One challenge that many parents and grandparents face is helping “How To Help Adult Kids With Addiction.” The adult children who find themselves with “addictive habit” find it hard to live without self-destructive habits. This can sometimes interfere with the raising their own children and being productive.
How to Help Adult Kids with Addiction
Addictions are complex and hard to understand. They tear apart the very fabric of a family unit. Often it looks like they don’t want to raise their own children … that they don’t care. Their parents, who are the parenting grandparent, often feel guilty and ashamed of their adult child’s inability to break their habit. Secrets, chaos, co-dependency, lies and untruths accompany addictions. Addiction(s) doesn’t just affect an individual, they impact entire families! When grandparents are raising their grandchildren because their own adult child has an addiction, three generations are impacted!
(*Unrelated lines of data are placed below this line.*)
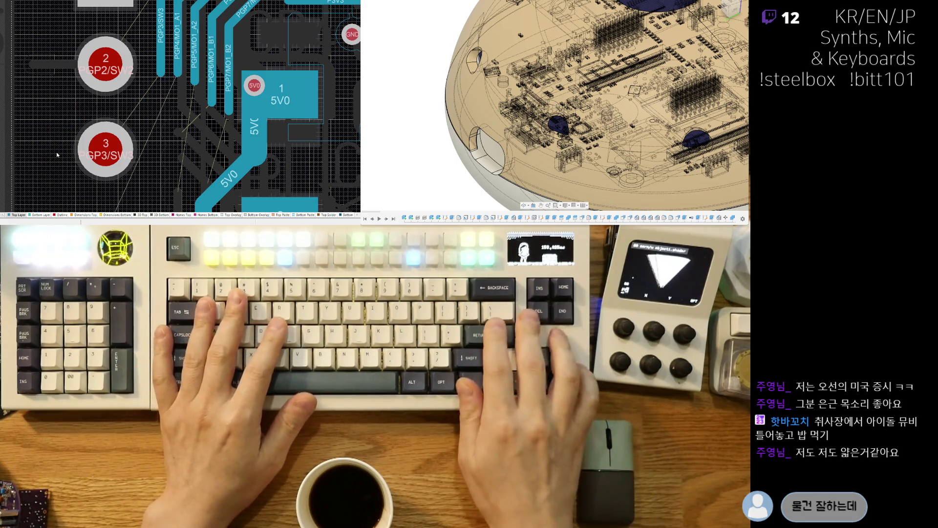
# - Pull the PGP3/SW3 track end upward and restart its routing
pyautogui.scroll(3, 122, 166)
pyautogui.moveTo(152, 177)
pyautogui.mouseDown()
pyautogui.moveTo(152, 124)
pyautogui.moveTo(54, 125)
pyautogui.moveTo(24, 161)
pyautogui.moveTo(24, 209)
pyautogui.moveTo(25, 168)
pyautogui.mouseUp()
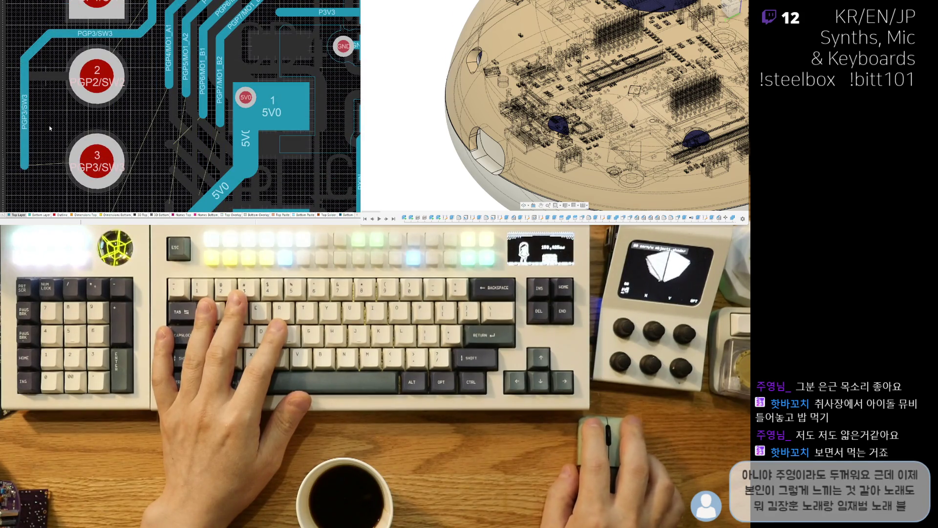
pyautogui.moveTo(62, 135); pyautogui.dragTo(32, 221, button='right')
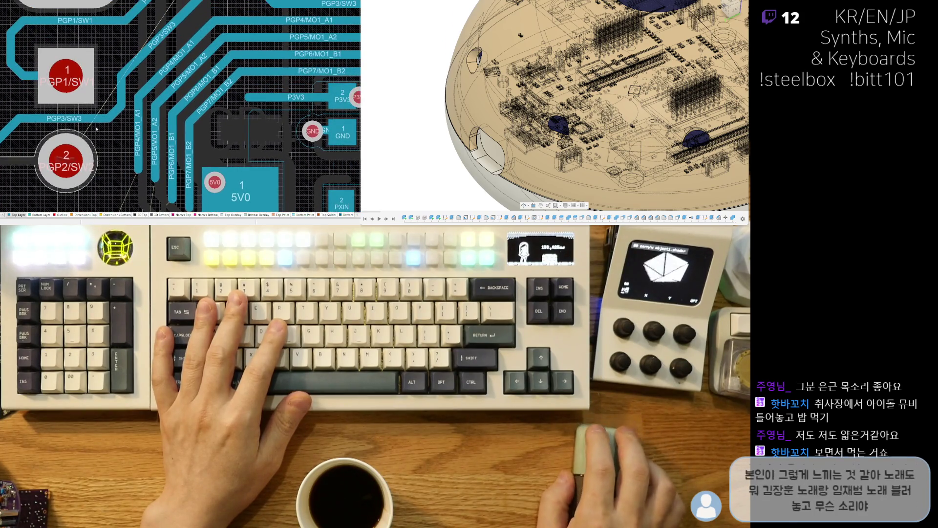
pyautogui.rightClick(113, 108)
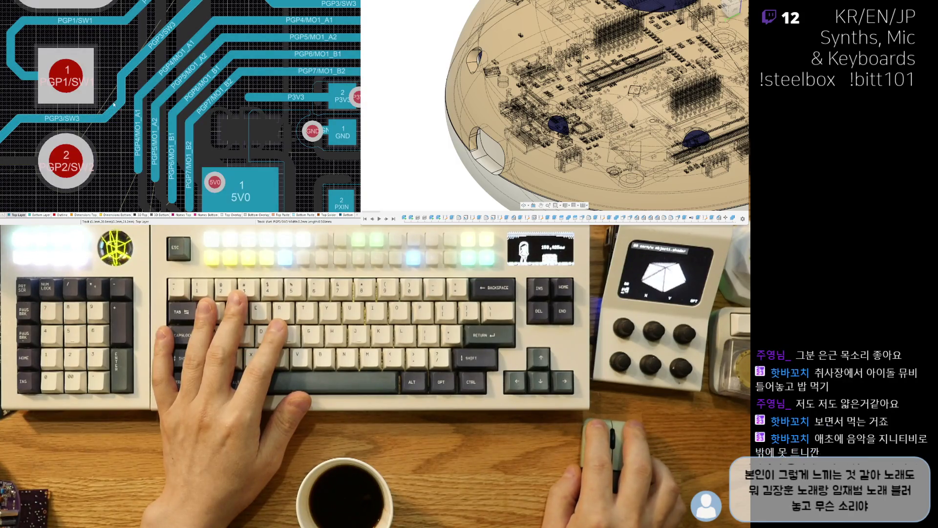
pyautogui.click(138, 66)
# - Select the horizontal and vertical PGP3/SW3 segments near the switch pads
pyautogui.scroll(3, 133, 40)
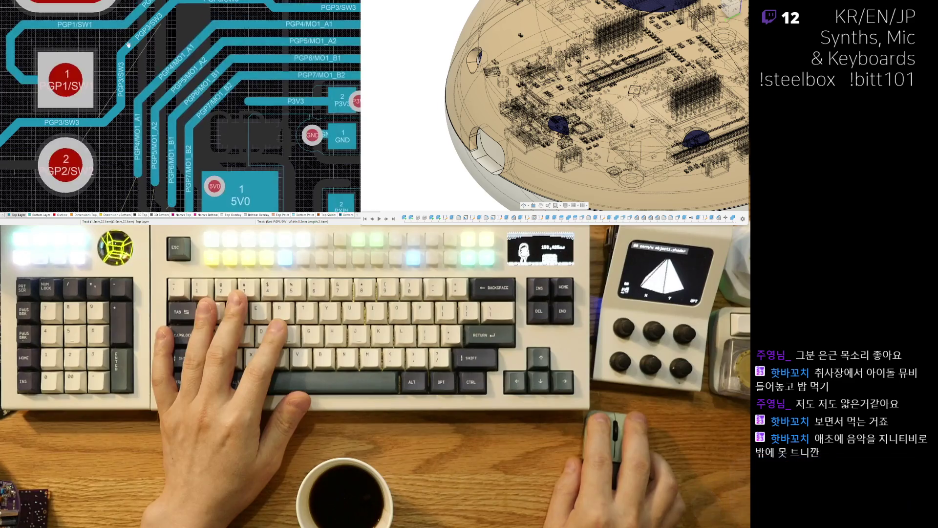
pyautogui.moveTo(188, 100); pyautogui.dragTo(215, 52, button='right')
American Society of Addiction Medicine (ASAM) views addiction as a “primary, chronic disease of brain reward, motivation, memory and related circuitry. Dysfunction in these circuits leads to characteristic biological, psychological, social and spiritual manifestations. This is reflected in an individual pathologically pursuing reward and/or relief by substance use and other behaviors.”
Addiction is characterized by inability to consistently abstain, impairment in behavioral control, craving, diminished recognition of significant problems with one’s behaviors and interpersonal relationships, and a dysfunctional emotional response. Like other chronic diseases, addiction often involves cycles of relapse and remission. Without treatment or engagement in recovery activities, addiction is progressive and can result in disability or premature death. Associated with addiction is a person who displays co-dependent behaviors. Co-dependency is an extreme dependency by one person on another who is suffering from an addiction. Common characteristics include low self-worth coupled with a high need for approval. Not a formal psychiatric diagnosis, codependency is a psychological syndrome noted in relatives or partners of alcoholics or substance abusers.
Identifying Addiction in Your Adult Child
Parents tend to be very intuitive when it comes to those times when their children have problems. They may not want to talk about or that might be difficult to admit. However, when it comes to adult children, it’s much more difficult to discern when your children are having problems. Even harder is knowing what those problems could be since adult children don’t usually live at home. It’s important for parents to continue being perceptive. They can do so by being aware of some of the warning signs that your adult child is suffering from addiction.
When substance abuse turns into addiction, the addict will often begin to have a marked increase in financial troubles. This might lead to adult children asking their parents to loan them money. It could be to assist in paying for rent, bills, groceries, and other living expenses. As the addiction progresses and the adult child will come to depend on assistance from parents. The financial need will continue to increase as well. The adult child may ask for money to pay for unexpected expenses such as car repairs or speeding tickets. While it’s fine to provide financial assistance to an adult child, judgement and caution should be exercised. It’s a bad sign when the adult child begins to ask for money excessively and with increasing frequency. Especially if this occurs along with other signs
How to Deal with Adult Children Suffering from Addiction
It’s incredibly important to be aware that as a parent. There’s no cure-all solution that will rid an adult child of his or her addiction. What’s more, there’s no singular cause for addiction. Rather an accumulation of contributors that have nothing to do with you will occur. This ultimately leads your adult child to indulge in and eventually lose control of harmful behaviors.
With that in mind, perhaps the most important step in dealing with an adult child’s addiction is for the parents to seek help for themselves. There are a variety of support groups for the loved ones of addicts. These are ideal for providing guidance for parents and other relatives during a very intense, difficult, and overwhelming experience. It’s been found that one of the most effective resources in most addiction-related situations is to learn from others who have experienced the same thing, and this is something that support groups like Alcoholics Anonymous or Narcotics Anonymous and others can offer to parents of adult children who suffer from addiction.
Help Your Child
Parents of adult child addicts should also remember that the child’s addiction is not their fault and not something that a parent can fix. Addiction is a disease in much the same way that diabetes is a disease, which means that it can’t be fixed with a band-aid or by punishing your child for bad behavior. Addiction requires professional help and treatment, and the only person who can decide for an addict to receive drug and alcohol treatment is the addict him or herself.
When dealing with a loved one who suffers from addiction, it’s crucial to adopt a firm, resolute stance on the issue. We encourage you to love these individuals and to freely express that love, this cannot take the form of enabling the individual as enabling will only prolong the addiction as well as increase its severity. Enablers act out of love, but their actions only provide a buffer between the addict and the consequences of the addict’s behavior. Many addicts have to hit “rock bottom” before accepting their addictions and choosing to receive professional treatment, but preventing addicts from dealing with the consequences of their addiction prevents them from getting to the point of wanting to recover. As such, parents should refrain from providing financial assistance to individuals and from attempting to shelter them from the consequences of addiction.